A few weeks ago a first year undergraduate student of MMV college, affiliated to BHU, was suspended from the hostel by the university for her “homosexual tendencies”. Apparently, a few of her hostel mates complained against her that her behaviour made them uncomfortable. News reports also suggested that she was probably suffering from mental health issues. The college authorities made no effort at counselling her (for her mental health issues), and chose to suspend her to “maintain discipline”. The girl herself has denied that she is a lesbian, and a piece published by one of her classmates in Gaylaxy also explains how rumours spread in the college campus because of her slightly different behaviour, without there being any basis of it all.
All these bring me back to my own college days, and my fears as a gay boy. I was admitted to IIT-ISM Dhanbad in 2006, and was to stay in the college hostel for the next four years. One of my worst fears was about others finding out that I was gay. I wanted to come out, yet the fear of being harassed, ostracised or being made fun of kept me in the closet. Homophobic jokes were common in the hostel among boys, some students had already been labelled “chakka” and “gay” because of the way they spoke. A batchmate who sang in both male and female voice at the Freshers Welcome had been instantly labelled as gay, and would often be made fun of. The climate around used to put tremendous stress on me.
Yet, I did come out finally, or rather was outed, in the final year just after the Delhi High Court had decriminalised homosexuality. I had written in my personal blog that I was gay back in February 2009. The blog was followed by a close set of friends only. Yet, after the summer vacations, when I joined the college, someone had spread the link among my batchmates, and the news had spread like wild fire. The moment I stepped inside my hostel, I was greeted with smirks, questioning eyes, and a few people directly asking me, “What have you written in your blog?” Very few it seems had actually read the blog, but most had heard that I was gay, and like a game of Chinese Whispers, fresh information kept adding to that.
Needless to say, the next few months were harrowing, where not only I had to justify how I could be gay (because gays are always camp, behave a certain way etc), but many “well wishing” friends suggested that I have sex with girls, and then decide my orientation, because how could I be sure otherwise? Rumours surrounding me spread in the college, and all efforts were made to find my sexual partner (because if a man is gay, he must have had sex!). I would get to hear that I had a partner in Delhi, or in Kolkata.
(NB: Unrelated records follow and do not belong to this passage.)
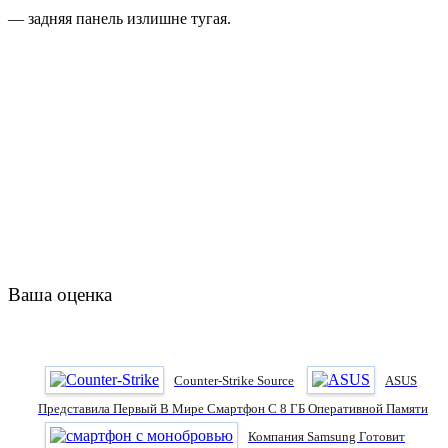
— задняя панель излишне тугая.
Ваша оценка
Counter-Strike Source
ASUS
Представила Первый В Мире Смартфон С 8 ГБ Оперативной Памяти
Компания Samsung Готовит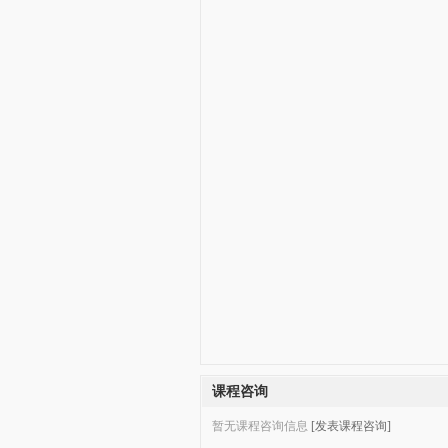
课程咨询
暂无课程咨询信息
[发表课程咨询]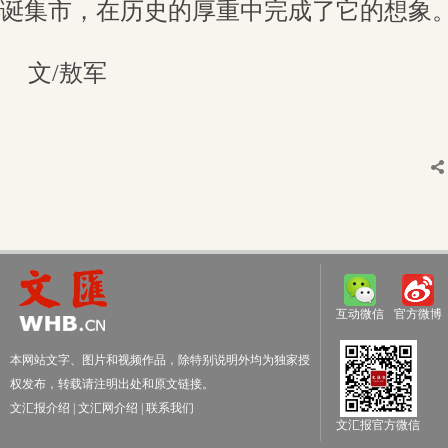
诞集市，在历史的厚重中完成了它的想象
文/敖军
互动微信
官方微博
本网站文字、图片和视频作品，除特别说明外均为独家授
权发布，转载请注明出处和原文链接。
文汇报介绍
|
文汇网介绍
|
联系我们
文汇报官方微信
Amidst all this, a lot of pressure was also being put on my room mate of two years. When efforts to find my sexual partner failed, people started suggesting that he was my sexual partner and questioning his sexuality too. Others suggested him that he change his room, because I would otherwise sexually molest him. A batchmate once came to my room, and right in front of me asked my roommate, “Tere ko dar nahi lagta?” (Don’t you feel afraid of him?), as if I was some kind of a sexual predator. In another incident, a hosteller who was coming from the other side, saw me and then moved aside as if I was some kind of untouchable. There would be other inappropriate jokes at the Mess table during dinner that I would overhear.
In all this, my room mate and a lot of other friends stood by me. My room mate would tell others that he had lived with me for the last two years, and no such thing (sexual molestation) had ever happened. The sudden discovery that I was gay did not change me as a person. It helped that most of them had got to know me as a person in the last 3 years, and so could see me beyond my sexual orientation. My coming out also broke the stereotypes that many of them held about gay people. Despite all this, I had to face all this rumour mongering and homophobia when I was outed.
Now coming back to the BHU girl, she is a first year student, and it has been just a month since their classes began. It takes a while to adjust to the hostel life, add to that she has moved from a remote village to a large city, making her adjustment even more harder. Her mannerisms and behaviour are different from the rest of the girls of her class, making her an easy target of bullying. She had been labelled lesbian by her batchmates because of this. None of her batchmates have had the time to know her personally, making it harder for her to find support the way I had from my room-mate and other friends. The homophobia of the college administration just added to her agony.
The incident brings to focus once again the homophobic environment prevalent in our college campuses. Some of the colleges like JNU, IIT-Bombay, IIM- Ahmedabad and a few others have established support groups for LGBT students that not only act as a peer support program, but also carry out important activities of sensitising the student and teacher community. We need to replicate such models in other campuses too and ensure that no young person is subjected to insinuations and harassment like the BHU girl was.